(Given exercise):
Copy out the Cygwin documentation passage on mount points and UNC paths word for word, markup included.

(Text):

▼▼▼

This translation is normally only used when trying to derive the
POSIX equivalent current directory. Otherwise, the handling of MS-DOS
filenames bypasses the mount table.
</para>
<para>If you want to see the current set of mount points valid in your
session, you can invoke the Cygwin tool <command>mount</command> without
arguments:</para>
<example id="pathnames-mount-ex">
<title>Displaying the current set of mount points</title>
<screen>
<prompt>bash$</prompt> <userinput>mount</userinput>
f:/cygwin/bin on /usr/bin type ntfs (binary,auto)
f:/cygwin/lib on /usr/lib type ntfs (binary,auto)
f:/cygwin on / type ntfs (binary,auto)
e:/src on /usr/src type vfat (binary)
c: on /cygdrive/c type ntfs (binary,posix=0,user,noumount,auto)
e: on /cygdrive/e type vfat (binary,posix=0,user,noumount,auto)
</screen>
</example>
<para>You can also use the <command>mount</command> command to add
new mount points, and the <command>umount</command> to delete
them. However, since they are only stored in memory, these mount
points will disappear as soon as your last Cygwin process ends.
See <xref linkend="mount"></xref> and <xref linkend="umount"></xref> for more
information.</para>
</sect2>
<sect2 id="unc-paths"><title>UNC paths</title>
<para>Apart from the unified POSIX tree starting at the <filename>/</filename>
directory, UNC pathnames starting with two slashes and a server name
(<filename>//machine/share/...</filename>) are supported as well.

▲▲▲

(Excerpted data):
▼▼▼

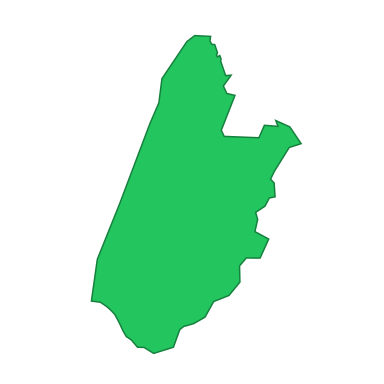 the district of Mansoura, Cyprus, rotated 172°
{"feature_id": "46923920B83327949729976", "entity_name": "Mansoura", "entity_type": "district", "adm_level": 2, "iso_a3": "CYP", "parent_name": "Cyprus", "parent_adm1": "", "projection": "albers", "projection_center": [32.619, 35.182], "detail": "fine", "context": "isolated", "style": "filled", "palette": "green", "viewbox_px": 384, "rotation_deg": 172, "n_neighbors": 0, "source": "geoboundaries", "source_scale": "gbopen_adm2", "svg_char_len": 925}
<svg xmlns="http://www.w3.org/2000/svg" viewBox="0 0 384 384"><g transform="rotate(172 192 192)"><path d="M306.8,98.0L298.1,95.6L292.3,90.3L288.9,86.3L285.5,81.5L282.1,72.2L279.6,63.9L277.2,58.0L272.8,54.1L267.5,45.8L261.2,44.8L252.4,37.5L232.0,40.9L223.2,57.5L218.9,60.0L208.7,61.4L196.5,66.3L185.8,80.5L169.8,84.4L157.1,96.1L155.2,112.2L147.4,119.1L133.8,117.1L122.6,134.7L135.2,144.0L130.8,155.7L131.8,163.0L121.6,167.9L116.3,175.3L110.4,175.7L109.4,189.4L112.4,193.8L107.5,201.1L89.5,222.6L77.2,224.7L86.1,242.9L99.1,251.1L97.7,245.0L111.0,248.0L118.2,236.4L152.4,242.6L154.4,249.1L136.0,281.7L143.8,284.7L146.2,292.6L137.0,302.2L142.5,302.6L145.4,317.7L144.7,319.7L145.5,323.3L148.1,322.2L148.6,324.0L147.4,326.4L149.0,334.9L151.8,335.4L153.2,338.9L151.9,343.5L167.6,346.5L176.1,341.7L206.0,308.4L212.4,284.9L224.1,265.7L265.2,190.6L295.1,138.6L306.8,98.0Z" fill="#22c55e" stroke="#15803d" stroke-width="1.5"/></g></svg>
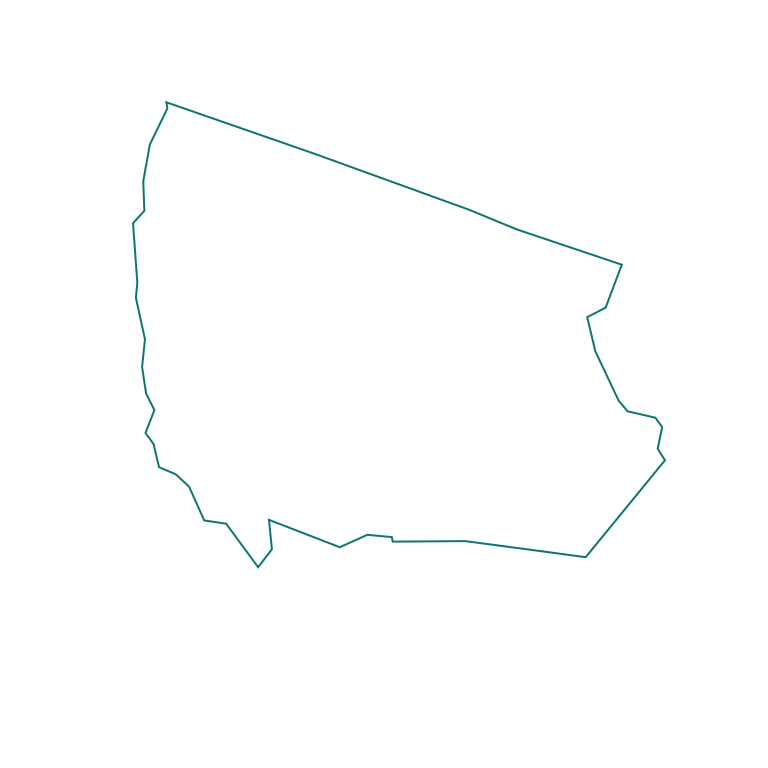 the district of Fairfield, South Carolina, United States of America, rotated 16°
{"feature_id": "52423323B16928233595838", "entity_name": "Fairfield", "entity_type": "district", "adm_level": 2, "iso_a3": "USA", "parent_name": "United States of America", "parent_adm1": "South Carolina", "projection": "robinson", "projection_center": [-81.147, 34.373], "detail": "fine", "context": "isolated", "style": "outline", "palette": "teal", "viewbox_px": 768, "rotation_deg": 16, "n_neighbors": 0, "source": "geoboundaries", "source_scale": "gbopen_adm2", "svg_char_len": 675}
<svg xmlns="http://www.w3.org/2000/svg" viewBox="0 0 768 768"><g transform="rotate(16 384 384)"><path d="M96.7,255.5L105.9,283.6L98.4,298.6L119.0,354.7L121.7,369.4L141.9,406.9L146.8,434.4L157.9,458.7L170.5,472.4L168.2,496.8L179.0,505.2L190.7,526.0L208.7,528.2L224.9,536.4L248.8,564.7L270.8,561.8L313.5,594.8L321.8,573.8L310.9,546.3L386.5,553.1L409.5,533.6L433.7,529.0L435.9,533.1L505.1,512.7L556.8,505.0L625.6,494.9L675.1,379.9L664.9,370.7L663.3,348.8L654.2,341.6L625.7,343.1L614.3,335.5L578.2,294.4L560.9,263.7L576.0,249.5L579.7,203.8L468.9,198.8L418.2,193.1L254.4,181.9L97.2,173.2L99.8,178.9L92.9,218.3L96.7,255.5Z" fill="none" stroke="#0f766e" stroke-width="2"/></g></svg>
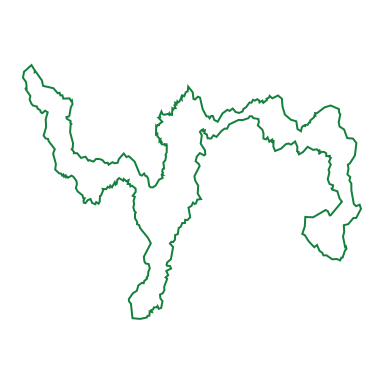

▲▲▲

(Reply):
This translation is normally only used when trying to derive the
POSIX equivalent current directory. Otherwise, the handling of MS-DOS
filenames bypasses the mount table.
</para>
<para>If you want to see the current set of mount points valid in your
session, you can invoke the Cygwin tool <command>mount</command> without
arguments:</para>
<example id="pathnames-mount-ex">
<title>Displaying the current set of mount points</title>
<screen>
<prompt>bash$</prompt> <userinput>mount</userinput>
f:/cygwin/bin on /usr/bin type ntfs (binary,auto)
f:/cygwin/lib on /usr/lib type ntfs (binary,auto)
f:/cygwin on / type ntfs (binary,auto)
e:/src on /usr/src type vfat (binary)
c: on /cygdrive/c type ntfs (binary,posix=0,user,noumount,auto)
e: on /cygdrive/e type vfat (binary,posix=0,user,noumount,auto)
</screen>
</example>
<para>You can also use the <command>mount</command> command to add
new mount points, and the <command>umount</command> to delete
them. However, since they are only stored in memory, these mount
points will disappear as soon as your last Cygwin process ends.
See <xref linkend="mount"></xref> and <xref linkend="umount"></xref> for more
information.</para>
</sect2>
<sect2 id="unc-paths"><title>UNC paths</title>
<para>Apart from the unified POSIX tree starting at the <filename>/</filename>
directory, UNC pathnames starting with two slashes and a server name
(<filename>//machine/share/...</filename>) are supported as well.